> Work to be completed
Can you gather every line in the data below that contains the word "заказ"?

--- Supplied material Enclosed Below ---

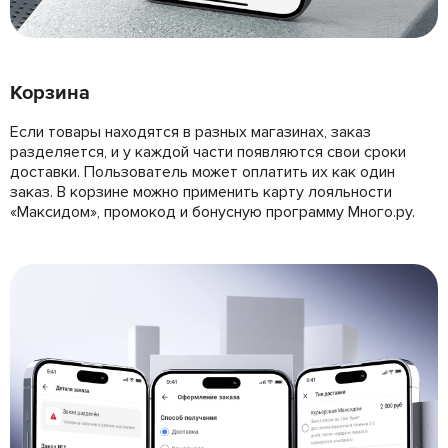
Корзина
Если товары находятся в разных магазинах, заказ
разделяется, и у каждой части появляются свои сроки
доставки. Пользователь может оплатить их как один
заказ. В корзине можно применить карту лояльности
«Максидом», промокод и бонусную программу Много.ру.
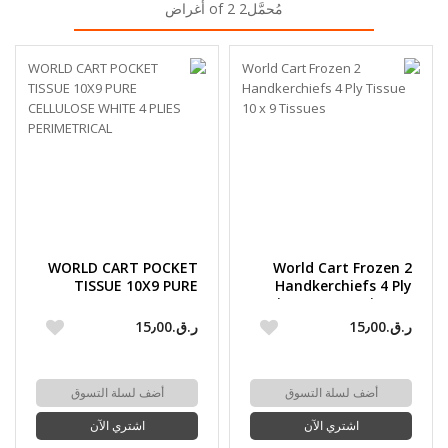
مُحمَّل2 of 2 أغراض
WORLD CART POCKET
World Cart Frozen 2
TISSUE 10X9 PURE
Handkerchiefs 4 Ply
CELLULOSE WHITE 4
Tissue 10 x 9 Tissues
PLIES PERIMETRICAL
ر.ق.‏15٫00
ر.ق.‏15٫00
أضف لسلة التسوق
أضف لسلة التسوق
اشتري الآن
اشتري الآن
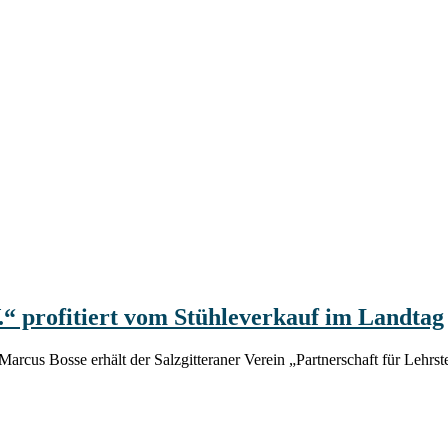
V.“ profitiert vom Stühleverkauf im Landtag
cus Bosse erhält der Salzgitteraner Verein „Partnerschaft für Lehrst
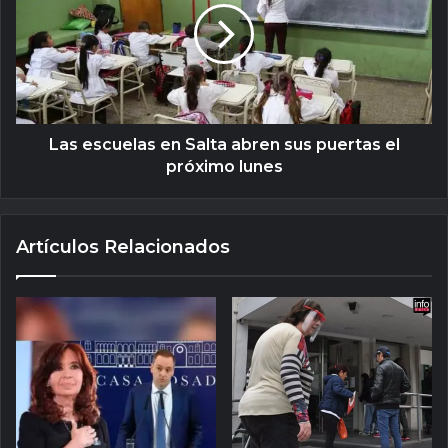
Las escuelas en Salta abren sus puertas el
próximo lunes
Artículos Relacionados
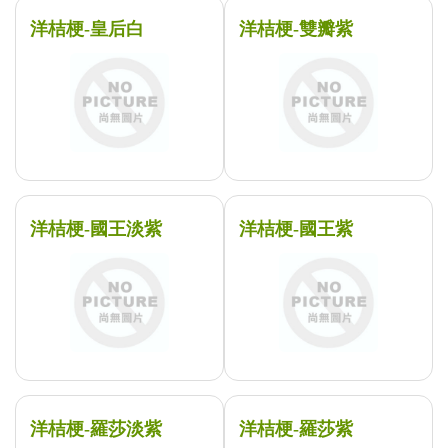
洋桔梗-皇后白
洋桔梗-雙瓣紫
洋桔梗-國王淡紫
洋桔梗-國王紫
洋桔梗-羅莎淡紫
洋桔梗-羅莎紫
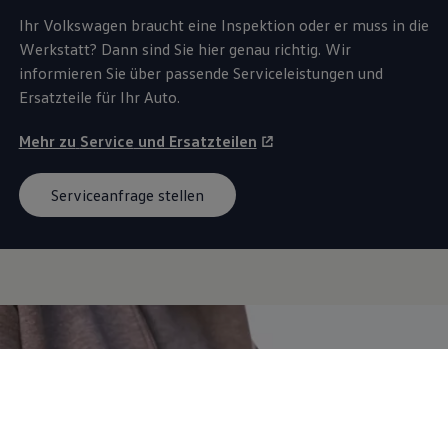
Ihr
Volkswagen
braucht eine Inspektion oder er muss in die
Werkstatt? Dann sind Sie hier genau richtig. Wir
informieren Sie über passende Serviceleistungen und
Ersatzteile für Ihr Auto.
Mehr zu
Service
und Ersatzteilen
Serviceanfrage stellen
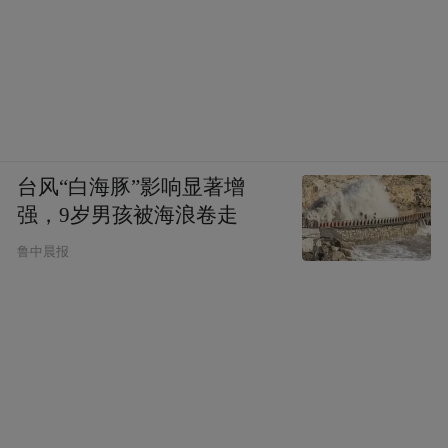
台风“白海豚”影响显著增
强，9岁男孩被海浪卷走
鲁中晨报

--- End of Enclosed Supplied material ---

> Response
Если товары находятся в разных магазинах, заказ
заказ. В корзине можно применить карту лояльности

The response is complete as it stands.